Any picture in the data below gets skipped; print all the rest exactly.

::: The data

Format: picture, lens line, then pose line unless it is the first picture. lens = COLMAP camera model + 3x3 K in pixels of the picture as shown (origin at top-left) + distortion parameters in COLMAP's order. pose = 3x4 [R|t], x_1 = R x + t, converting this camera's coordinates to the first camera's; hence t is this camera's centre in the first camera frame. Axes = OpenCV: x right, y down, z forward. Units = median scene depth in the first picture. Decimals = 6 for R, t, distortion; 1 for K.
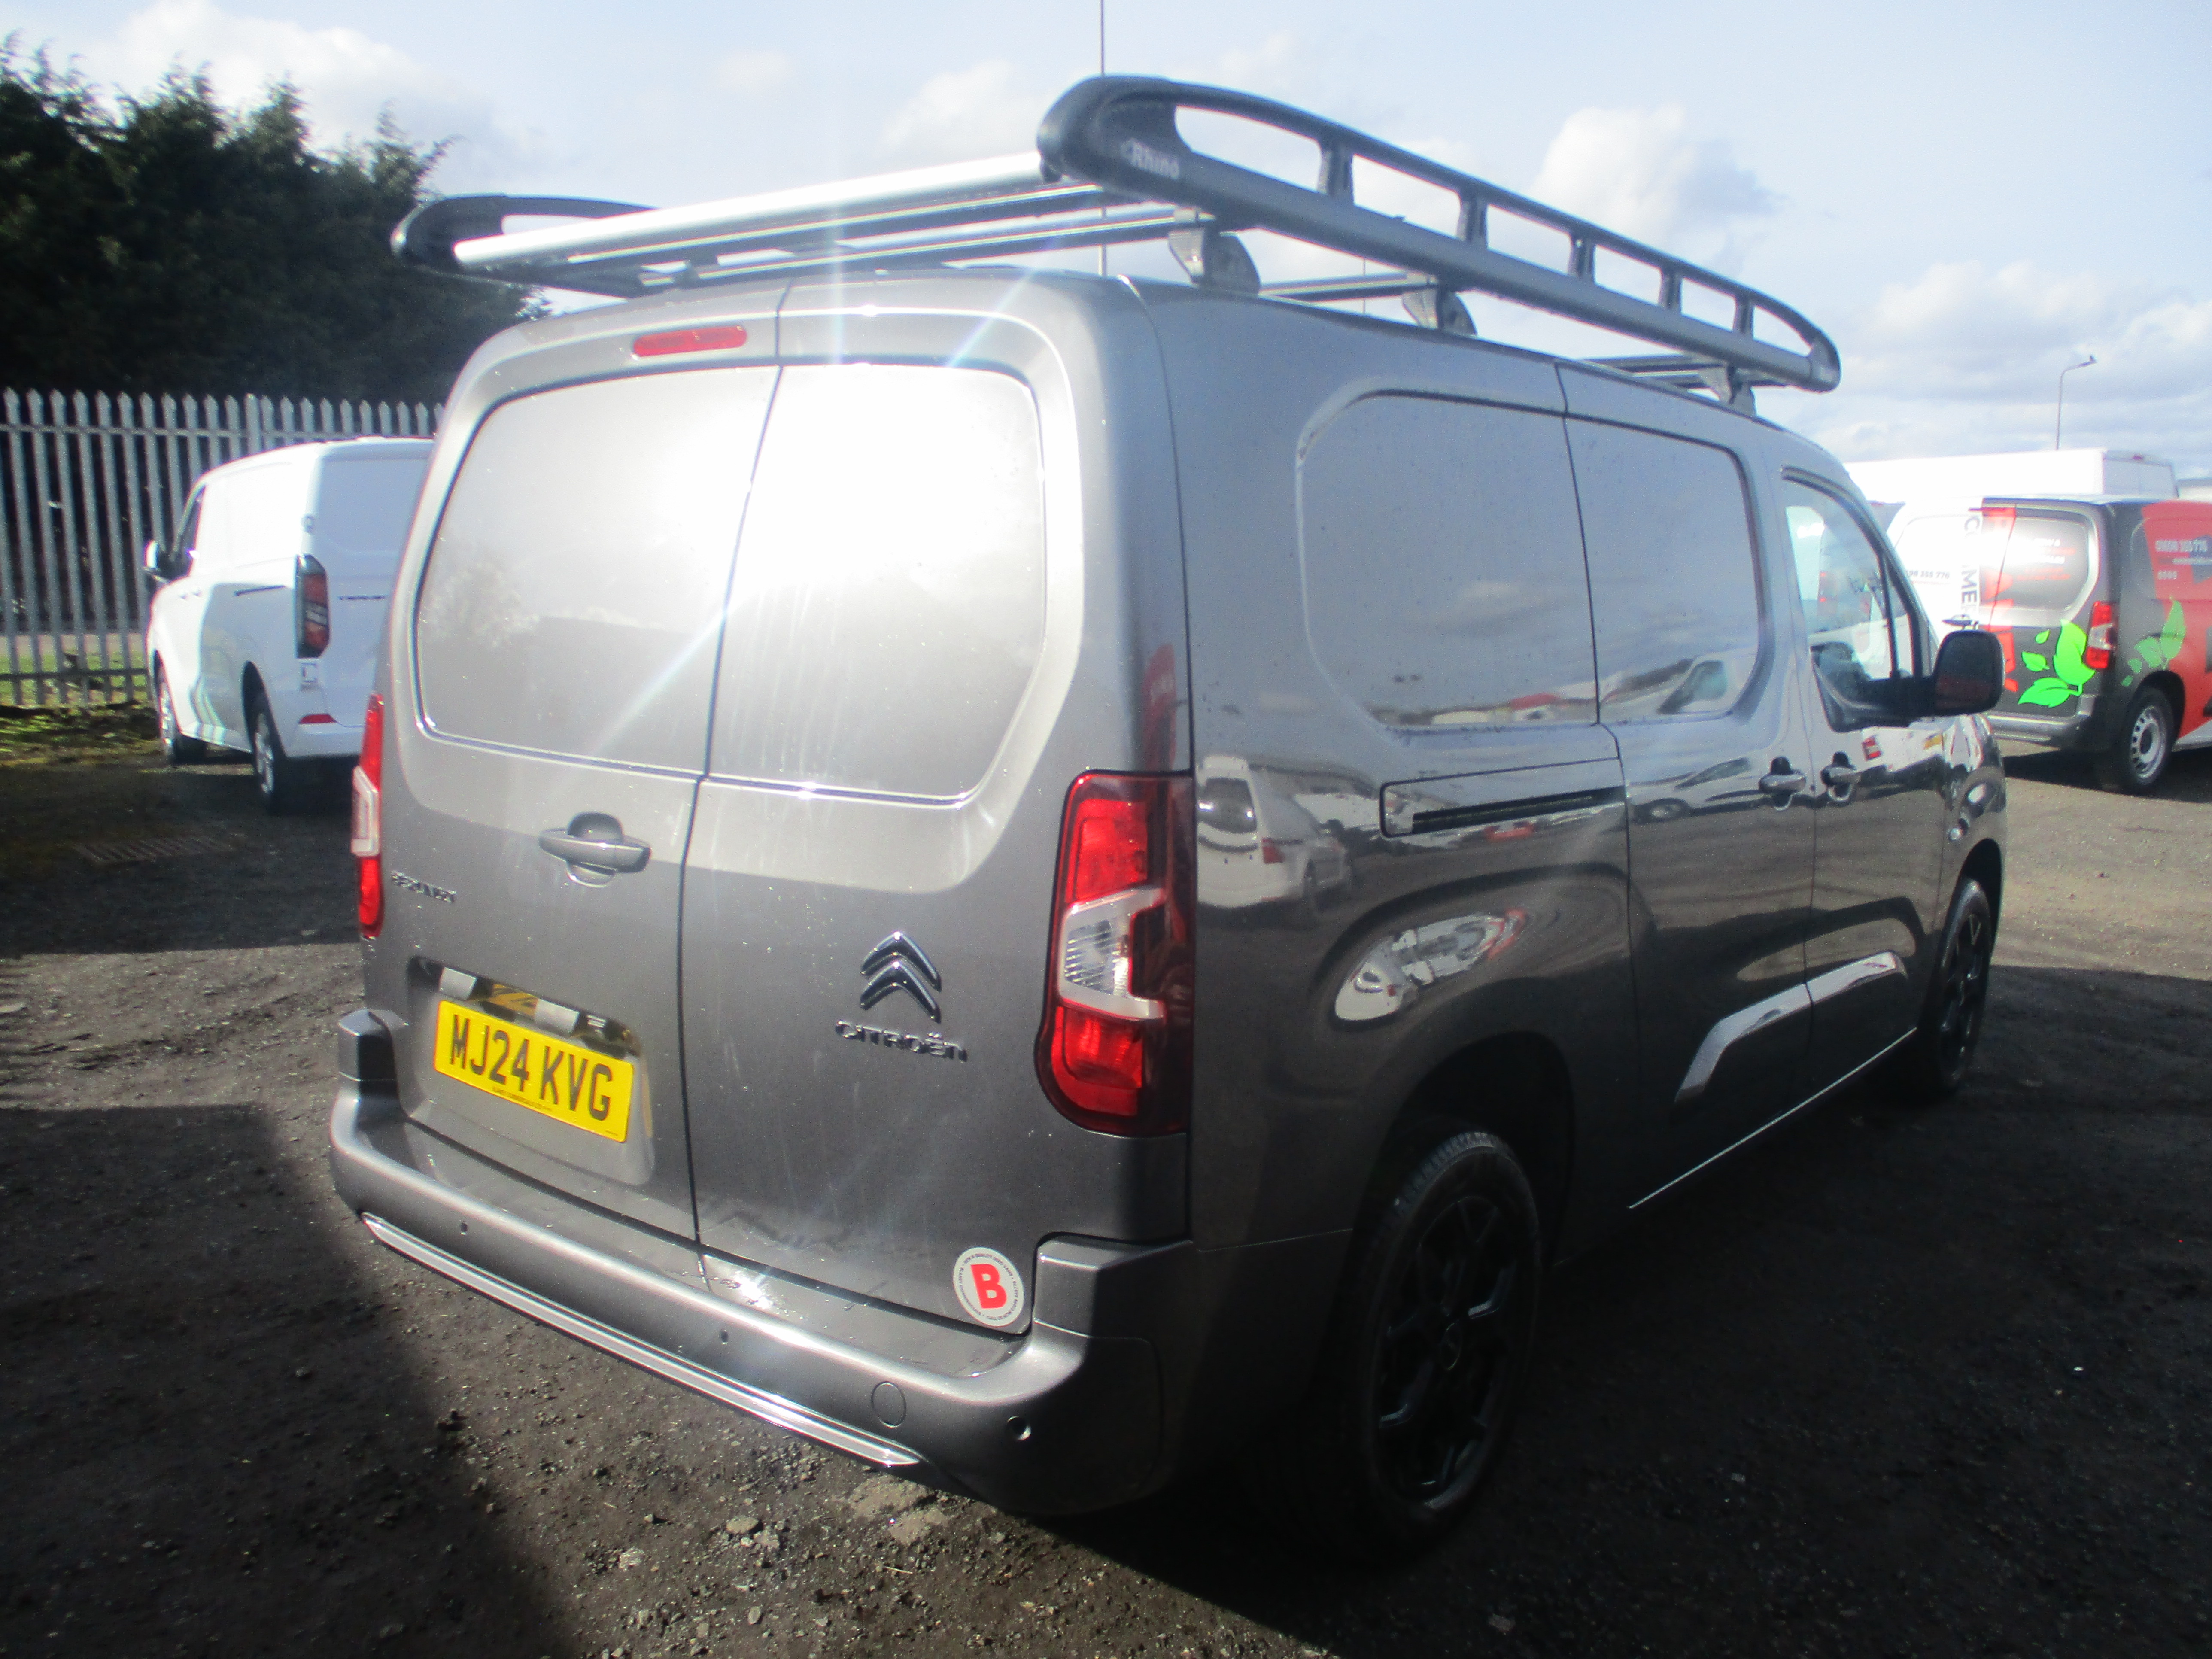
lens RADIAL K [[1901.3, 0, 1106.0], [0, 1901.3, 829.5], [0, 0, 1]] dist [-0.009608, -0.007897]
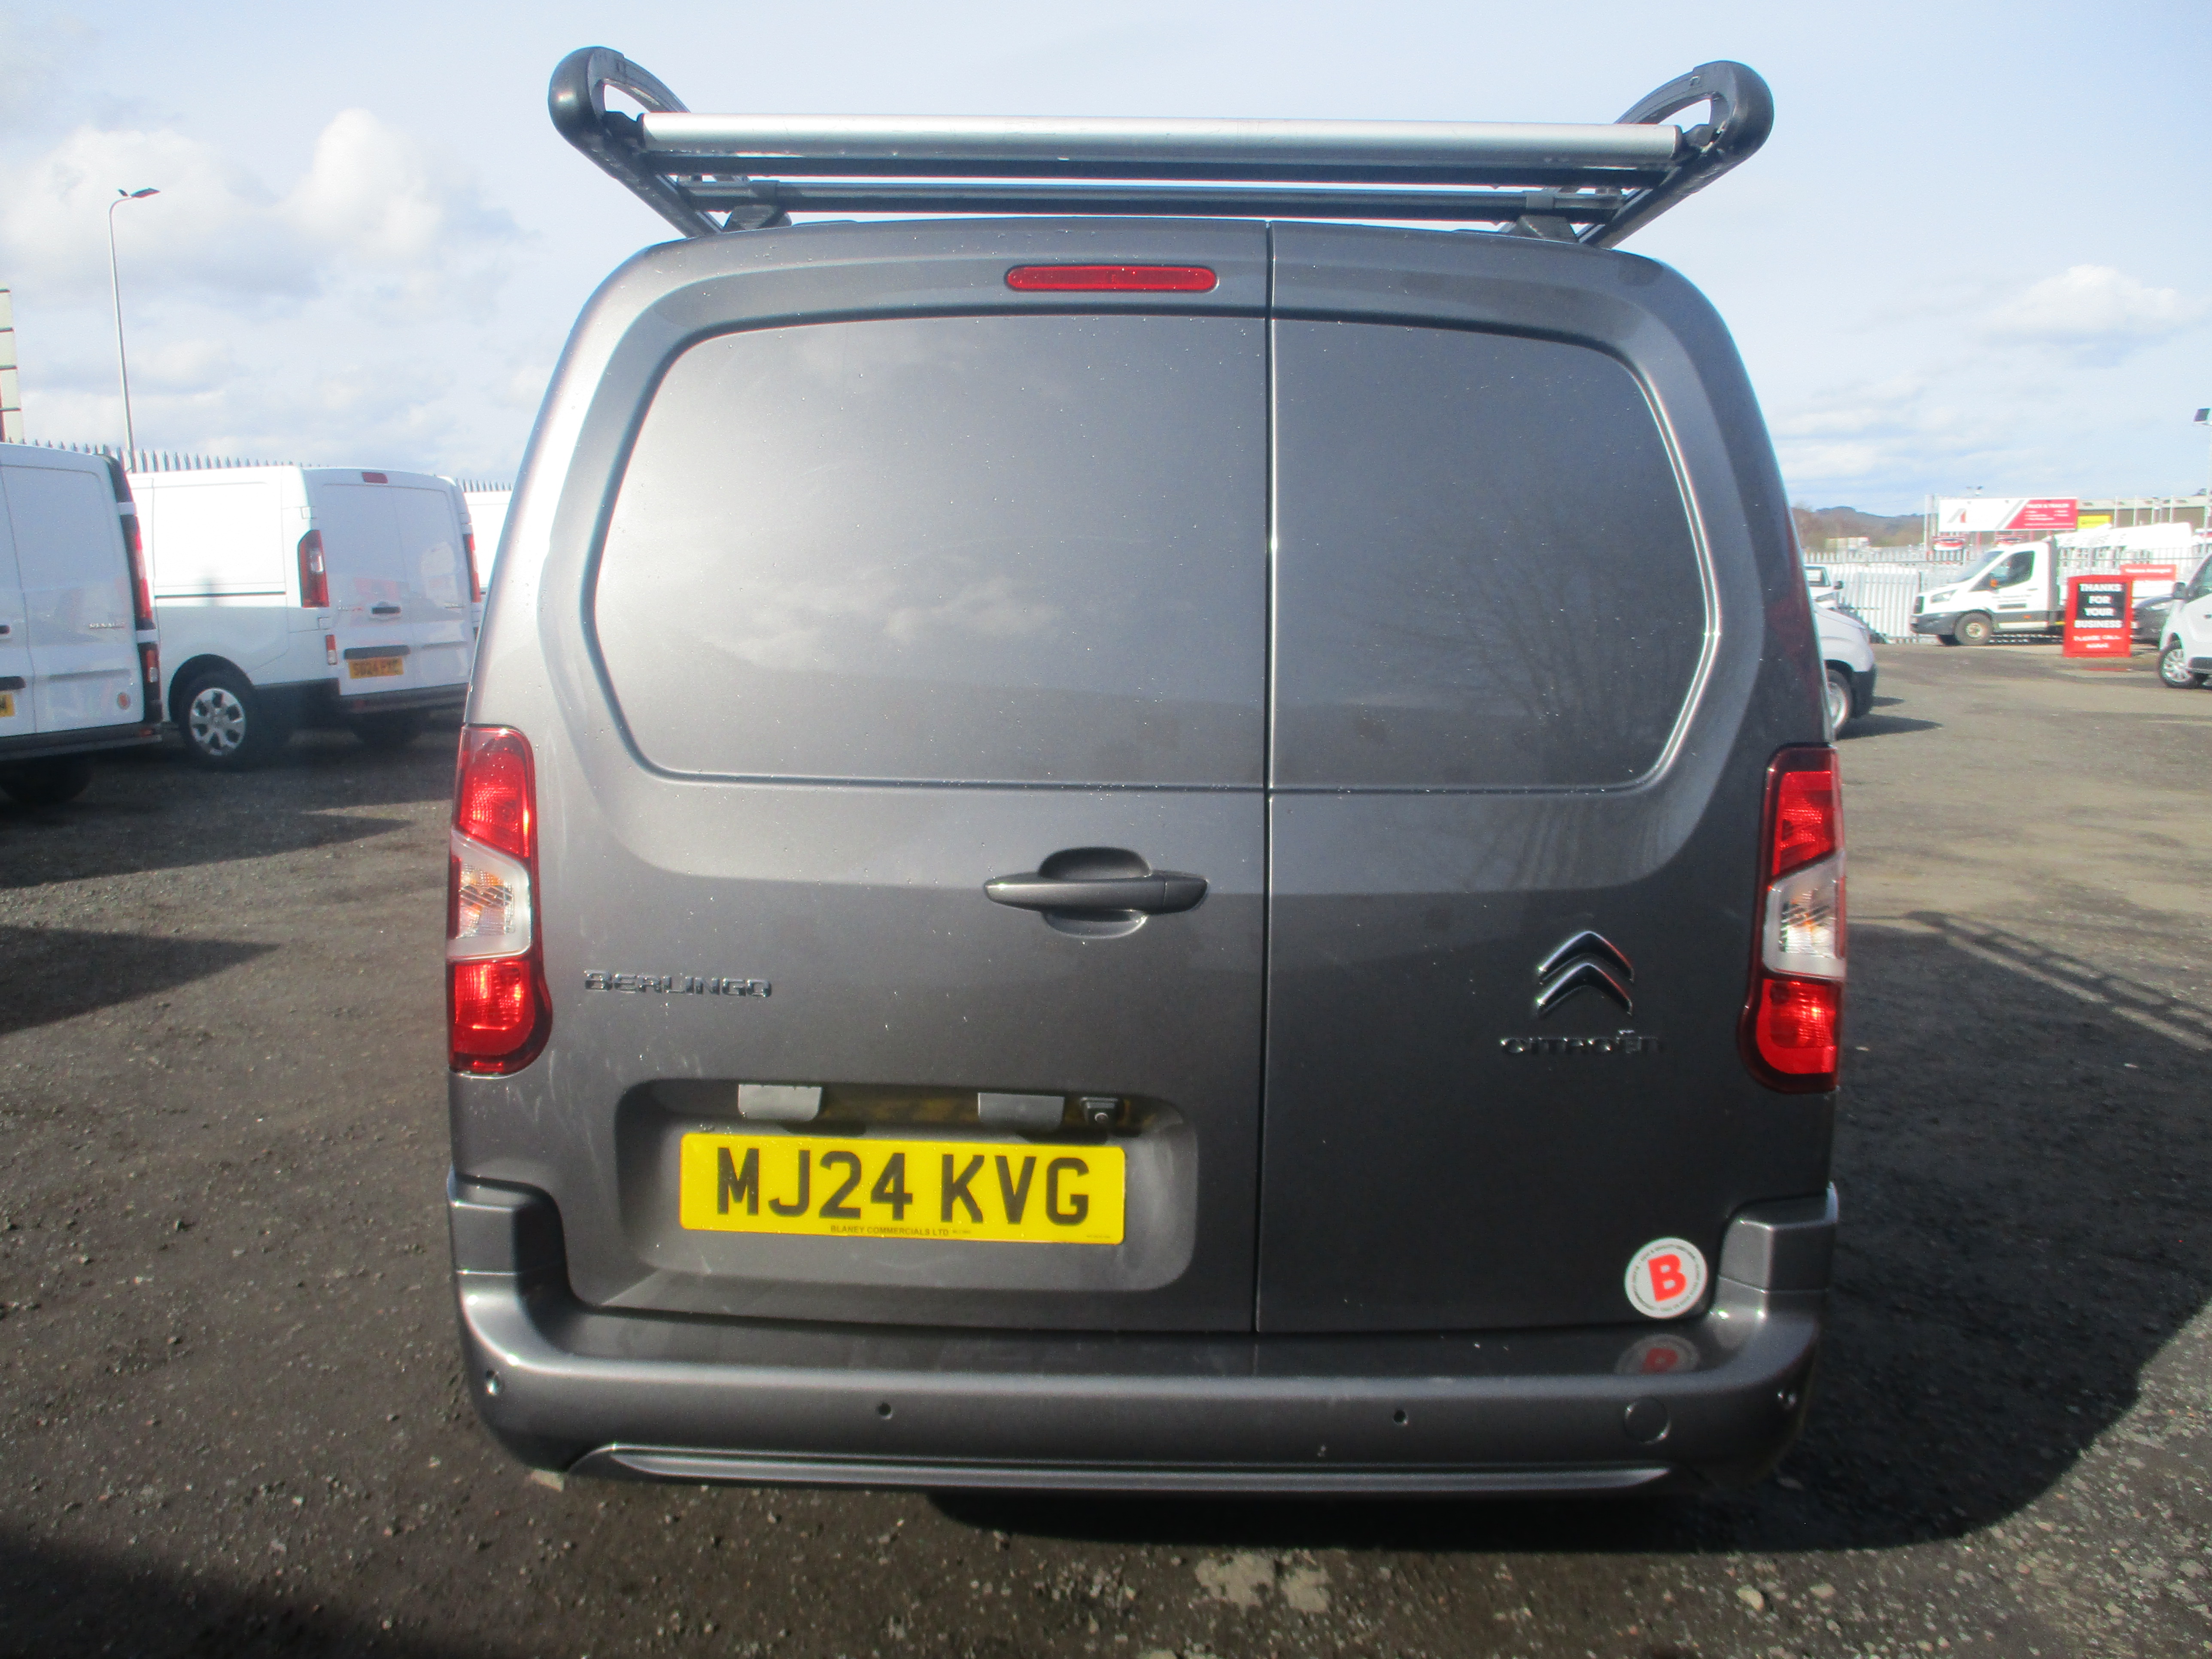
lens RADIAL K [[1901.3, 0, 1106.0], [0, 1901.3, 829.5], [0, 0, 1]] dist [-0.009608, -0.007897]
pose [[0.789008, -0.098796, 0.606387, -0.687931], [0.097171, 0.994630, 0.035615, -0.041734], [-0.606649, 0.030823, 0.794372, 0.312075]]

::::::

=== Exercise response ===
Format: picture, lens line, then pose line unless it is the first picture. lens = COLMAP camera model + 3x3 K in pixels of the picture as shown (origin at top-left) + distortion parameters in COLMAP's order. pose = 3x4 [R|t], x_1 = R x + t, converting this camera's coordinates to the first camera's; hence t is this camera's centre in the first camera frame. Axes = OpenCV: x right, y down, z forward. Units = median scene depth in the first picture. Decimals = 6 for R, t, distortion; 1 for K.
lens RADIAL K [[1901.3, 0, 1106.0], [0, 1901.3, 829.5], [0, 0, 1]] dist [-0.009608, -0.007897]
lens RADIAL K [[1901.3, 0, 1106.0], [0, 1901.3, 829.5], [0, 0, 1]] dist [-0.009608, -0.007897]
pose [[0.789008, -0.098796, 0.606387, -0.687931], [0.097171, 0.994630, 0.035615, -0.041734], [-0.606649, 0.030823, 0.794372, 0.312075]]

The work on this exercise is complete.